- What to do
Go through the data below and copy each line that includes "wrist".

───

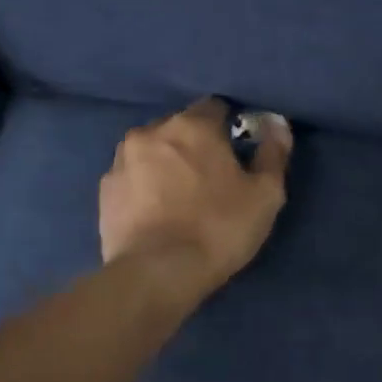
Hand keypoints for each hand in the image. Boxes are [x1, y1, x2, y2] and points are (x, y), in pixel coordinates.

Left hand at [100, 98, 293, 295]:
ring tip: (179, 198)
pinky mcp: (104, 190)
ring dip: (166, 163)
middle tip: (211, 180)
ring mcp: (121, 160)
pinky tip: (156, 213)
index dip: (229, 127)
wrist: (157, 273)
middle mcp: (152, 131)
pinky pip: (132, 177)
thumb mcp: (265, 195)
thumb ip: (273, 153)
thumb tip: (277, 123)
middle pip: (180, 127)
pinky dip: (144, 186)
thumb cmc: (219, 229)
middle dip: (195, 145)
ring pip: (152, 151)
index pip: (215, 107)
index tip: (237, 153)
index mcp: (193, 125)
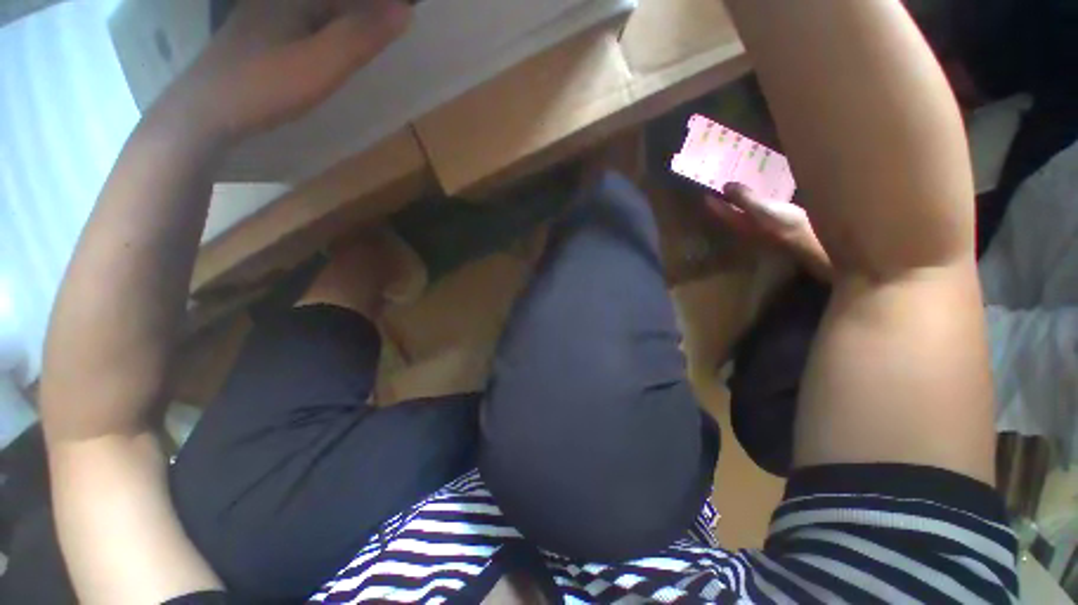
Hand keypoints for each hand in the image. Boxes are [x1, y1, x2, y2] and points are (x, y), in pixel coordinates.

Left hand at [160, 0, 412, 141]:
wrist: (207, 111)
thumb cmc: (265, 85)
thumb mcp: (321, 64)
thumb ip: (361, 36)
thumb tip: (405, 10)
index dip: (380, 8)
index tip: (402, 19)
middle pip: (335, 4)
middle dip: (365, 14)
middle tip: (392, 29)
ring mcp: (268, 13)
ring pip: (321, 12)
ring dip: (349, 24)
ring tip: (372, 40)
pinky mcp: (264, 33)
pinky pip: (306, 23)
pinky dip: (329, 34)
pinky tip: (335, 51)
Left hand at [707, 182, 832, 280]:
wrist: (808, 244)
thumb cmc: (783, 225)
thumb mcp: (762, 209)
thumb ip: (743, 198)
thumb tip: (725, 186)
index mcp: (737, 222)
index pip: (718, 209)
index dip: (712, 197)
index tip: (707, 185)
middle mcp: (742, 226)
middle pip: (727, 210)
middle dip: (723, 197)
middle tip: (721, 181)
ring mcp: (756, 227)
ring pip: (740, 211)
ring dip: (738, 198)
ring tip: (738, 183)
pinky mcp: (770, 225)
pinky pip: (756, 210)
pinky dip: (754, 200)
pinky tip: (760, 192)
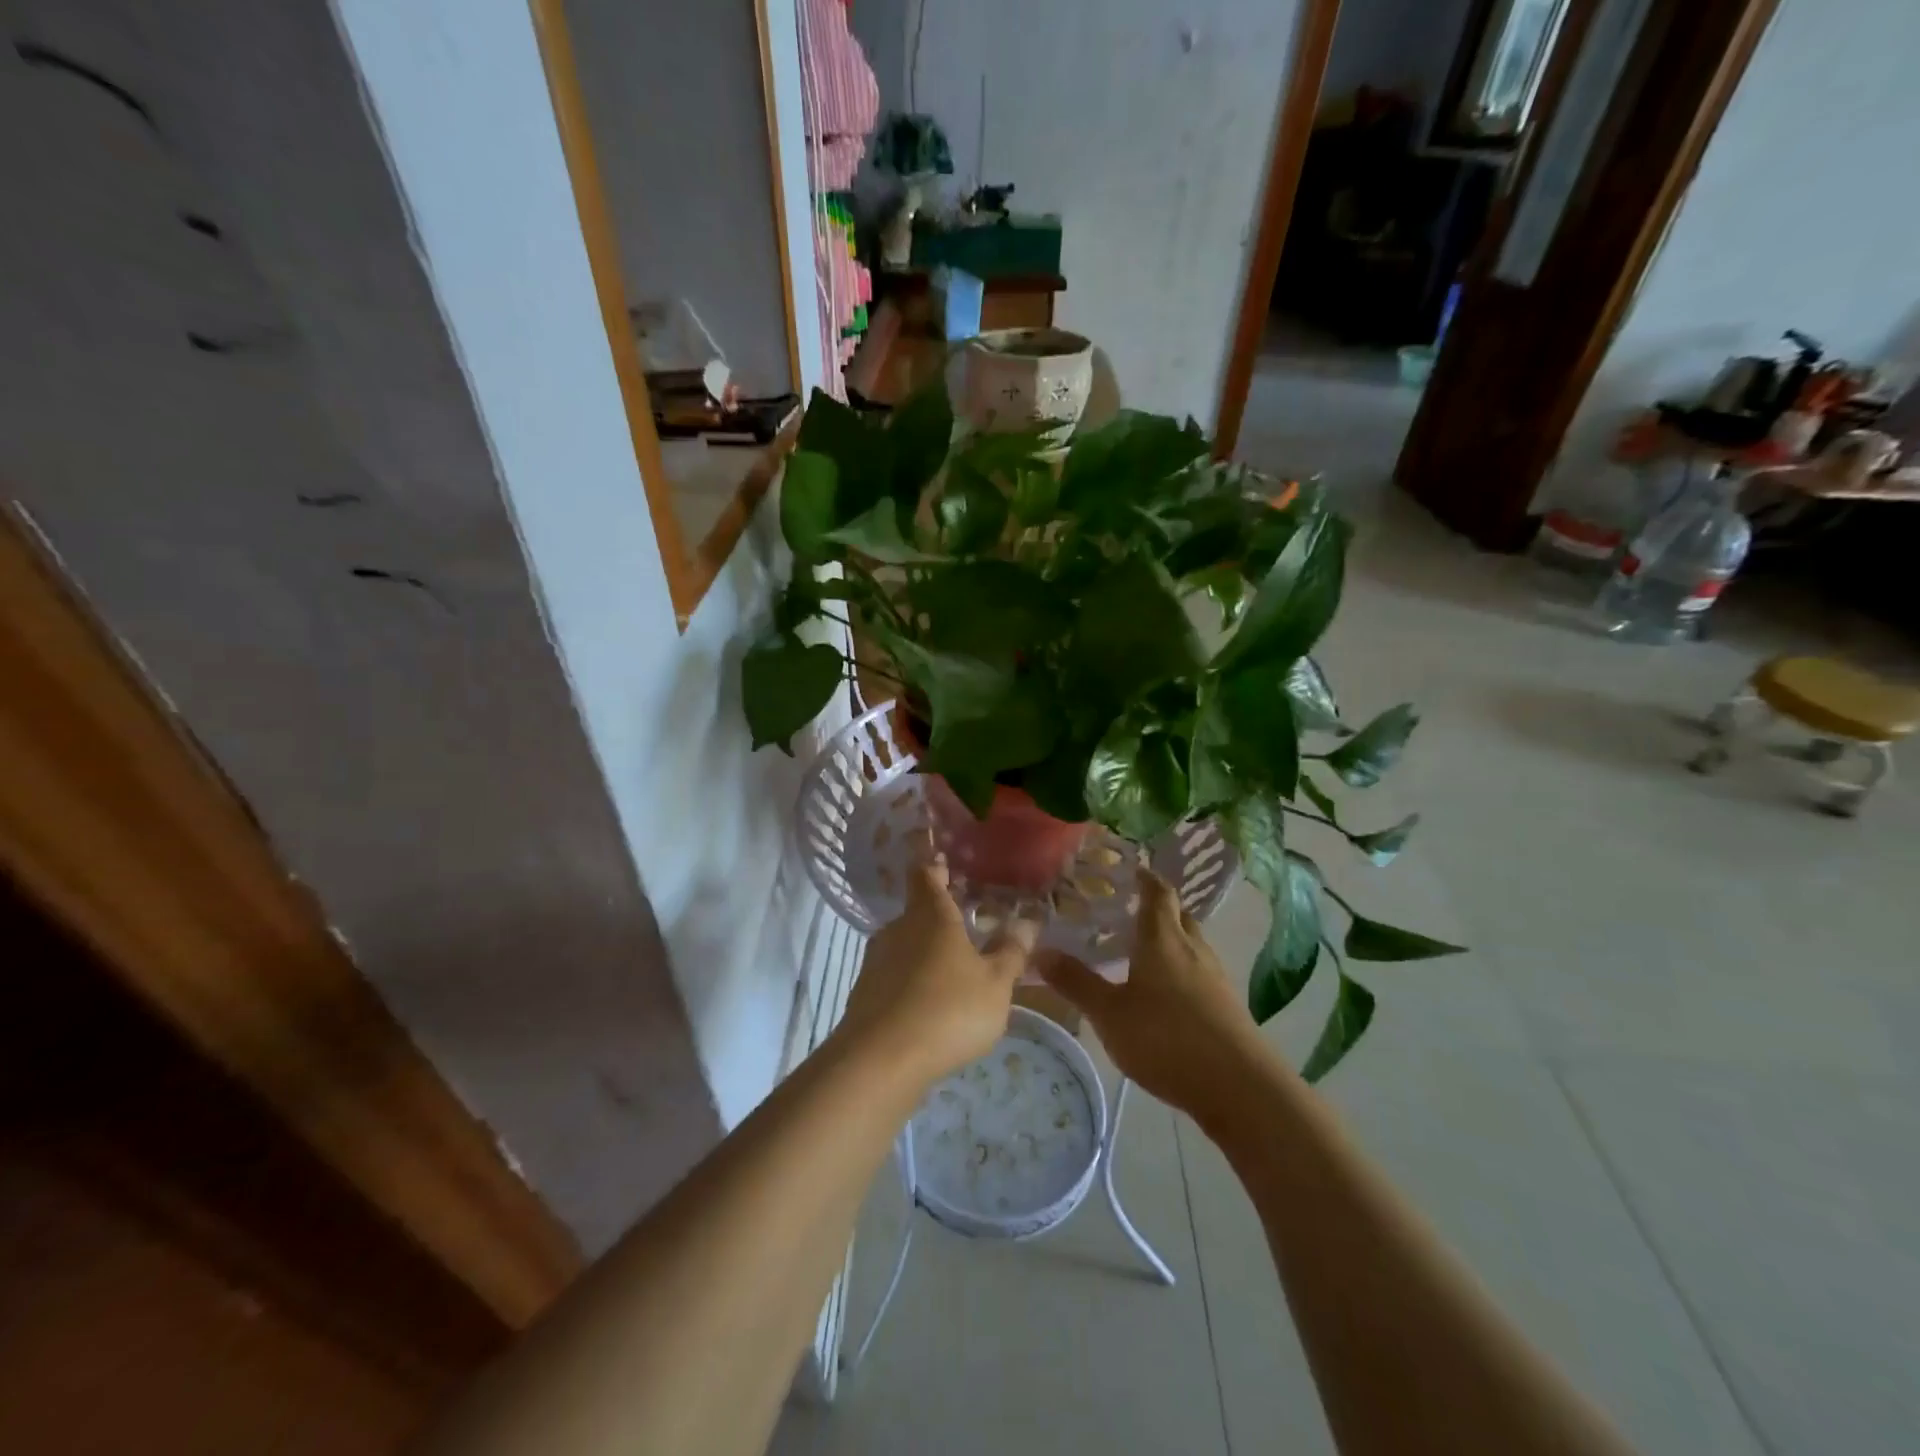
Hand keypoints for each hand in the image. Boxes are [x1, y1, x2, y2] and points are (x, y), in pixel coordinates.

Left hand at [834, 859, 1035, 1089]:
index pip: (926, 872)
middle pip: (918, 910)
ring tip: (956, 966)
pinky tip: (933, 1004)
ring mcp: (877, 961)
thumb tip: (1028, 922)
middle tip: (968, 918)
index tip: (943, 854)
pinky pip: (896, 976)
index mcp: (930, 915)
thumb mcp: (995, 984)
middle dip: (941, 913)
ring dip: (928, 950)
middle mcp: (898, 929)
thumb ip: (1011, 952)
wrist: (880, 1062)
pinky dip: (914, 980)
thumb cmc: (947, 1010)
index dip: (934, 861)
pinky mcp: (866, 994)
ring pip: (907, 945)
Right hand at [1039, 869, 1278, 1127]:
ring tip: (1141, 951)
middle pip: (1178, 915)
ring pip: (1191, 944)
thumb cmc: (1167, 1038)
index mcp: (1163, 939)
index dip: (1145, 878)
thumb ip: (1076, 982)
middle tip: (1128, 910)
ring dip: (1169, 939)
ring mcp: (1215, 977)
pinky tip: (1164, 993)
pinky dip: (1181, 969)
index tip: (1131, 870)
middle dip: (1156, 908)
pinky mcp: (1226, 1005)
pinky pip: (1200, 971)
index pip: (1158, 893)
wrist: (1239, 1087)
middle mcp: (1193, 948)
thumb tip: (1039, 951)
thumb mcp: (1110, 1013)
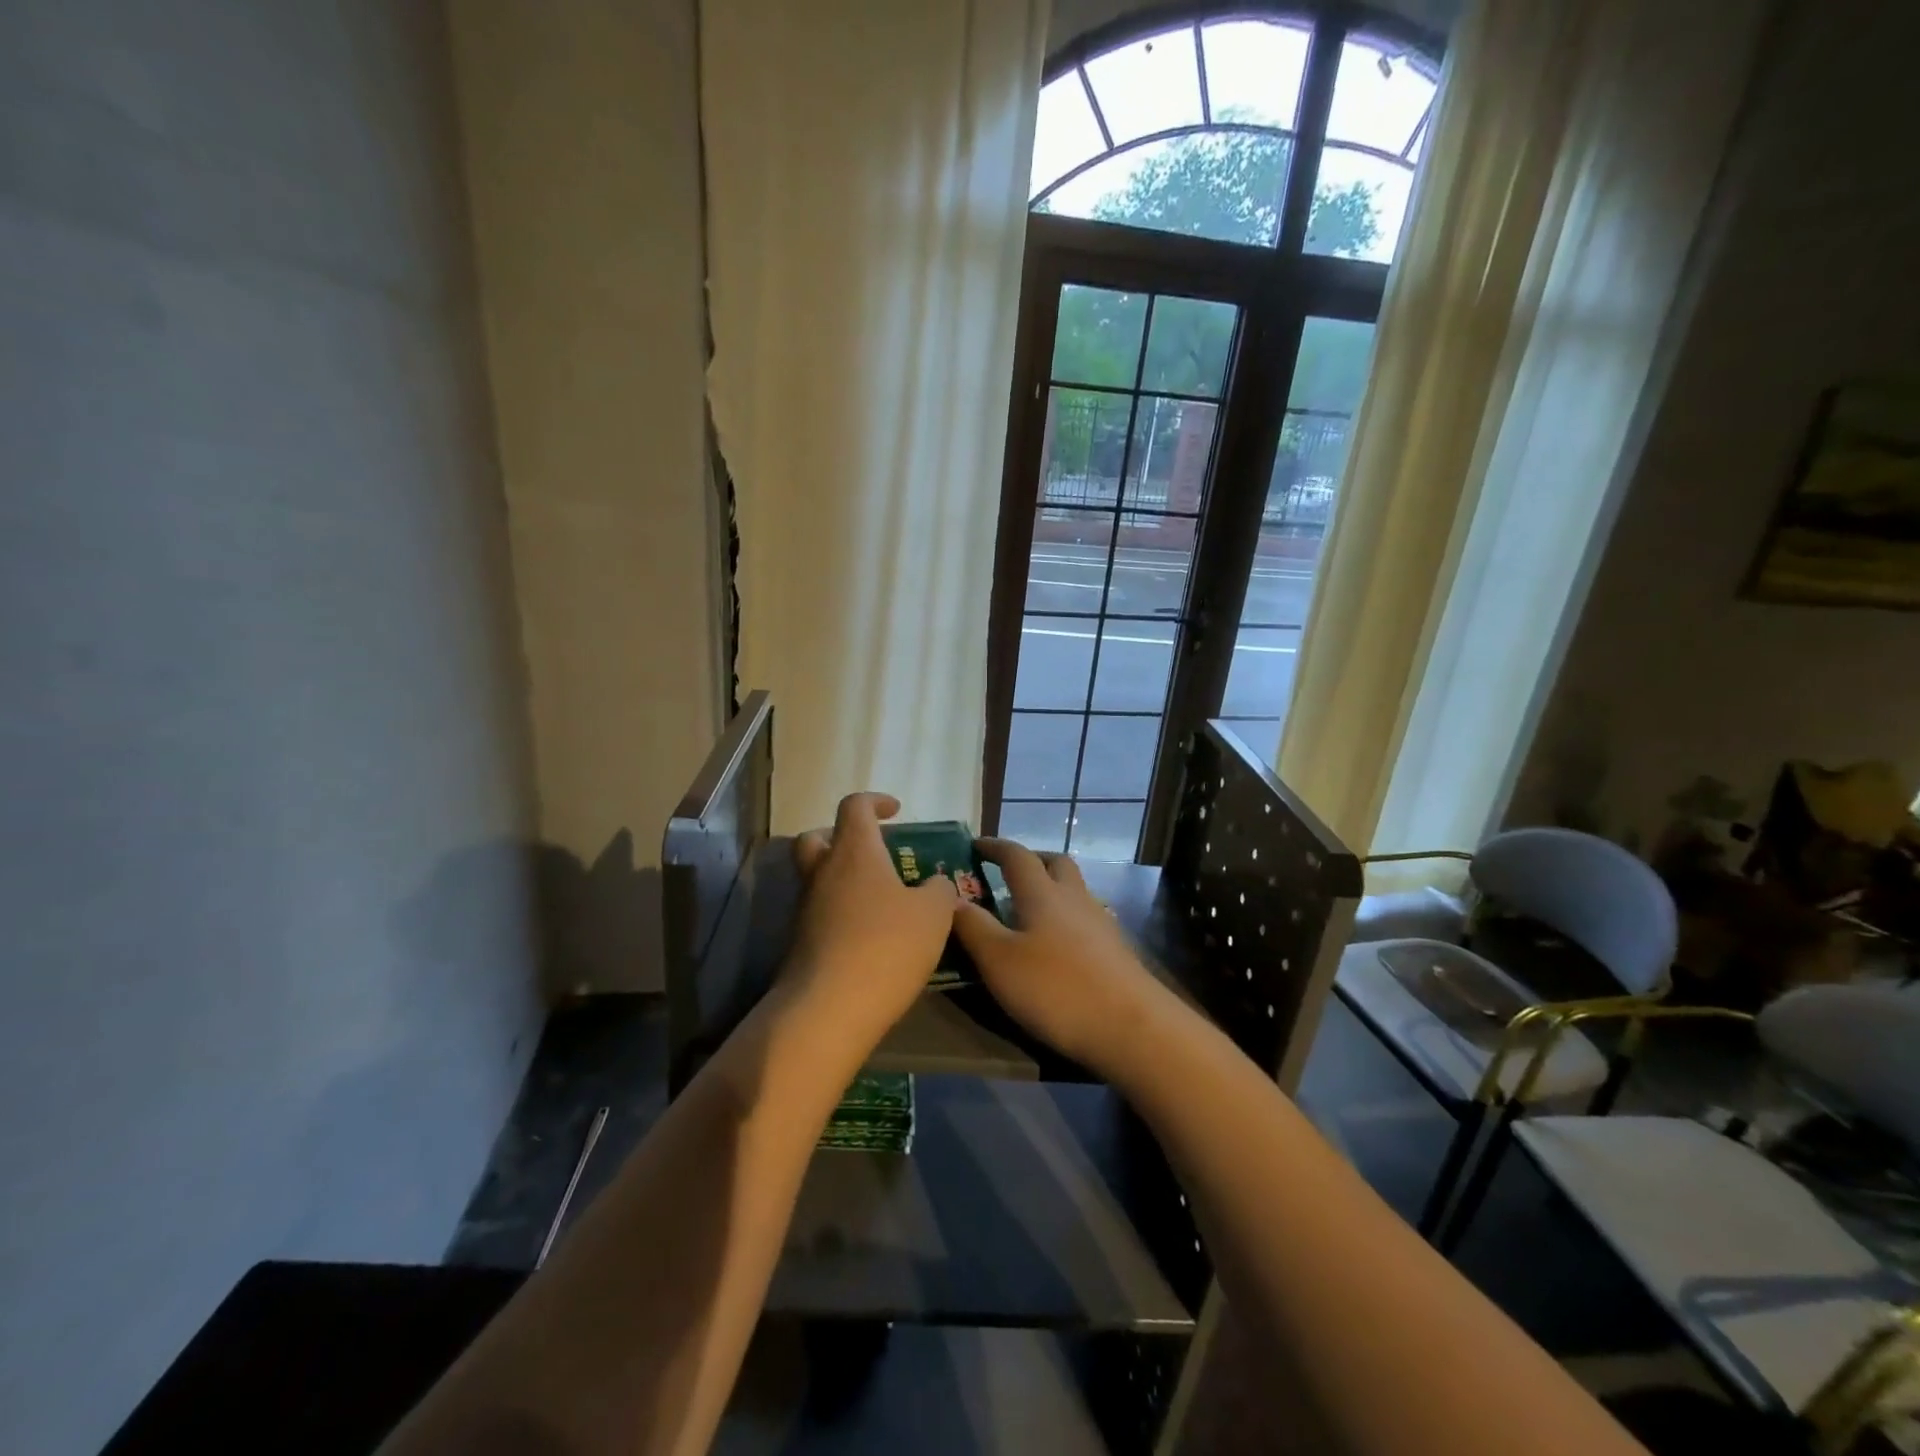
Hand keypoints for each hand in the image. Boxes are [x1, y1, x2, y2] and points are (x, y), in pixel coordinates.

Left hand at [786, 792, 957, 1048]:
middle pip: (817, 837)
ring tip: (880, 900)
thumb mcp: (933, 915)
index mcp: (854, 852)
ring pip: (817, 877)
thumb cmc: (886, 946)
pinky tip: (869, 935)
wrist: (829, 1009)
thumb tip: (936, 883)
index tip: (895, 811)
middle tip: (872, 851)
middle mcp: (822, 873)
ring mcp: (805, 909)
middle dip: (842, 836)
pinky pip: (820, 913)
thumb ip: (939, 891)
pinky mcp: (800, 943)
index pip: (854, 806)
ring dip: (842, 878)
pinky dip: (840, 913)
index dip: (875, 801)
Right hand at [952, 838, 1165, 1071]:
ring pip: (1074, 890)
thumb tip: (950, 898)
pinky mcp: (1116, 950)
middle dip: (1031, 860)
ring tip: (1028, 911)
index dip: (995, 847)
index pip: (1016, 856)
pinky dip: (1066, 919)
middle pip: (1056, 863)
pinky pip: (1085, 919)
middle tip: (1008, 872)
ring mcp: (1100, 923)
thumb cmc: (1056, 988)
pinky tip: (1057, 946)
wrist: (1132, 1027)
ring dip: (1052, 889)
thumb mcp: (999, 961)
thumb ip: (973, 927)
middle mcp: (1074, 898)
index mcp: (1042, 894)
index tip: (975, 844)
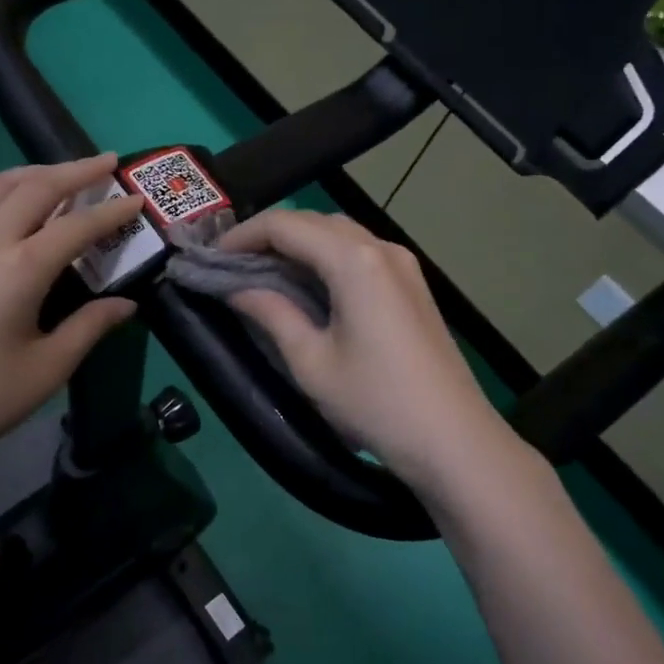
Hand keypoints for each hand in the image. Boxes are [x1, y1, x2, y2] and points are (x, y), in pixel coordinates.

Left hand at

───

- Expected output
wrist: (157, 273)
wrist: (207, 111)
wrist: (808, 244)
wrist: (880, 1062)
wrist: (1239, 1087)
wrist: (829, 1009)
wrist: (1132, 1027)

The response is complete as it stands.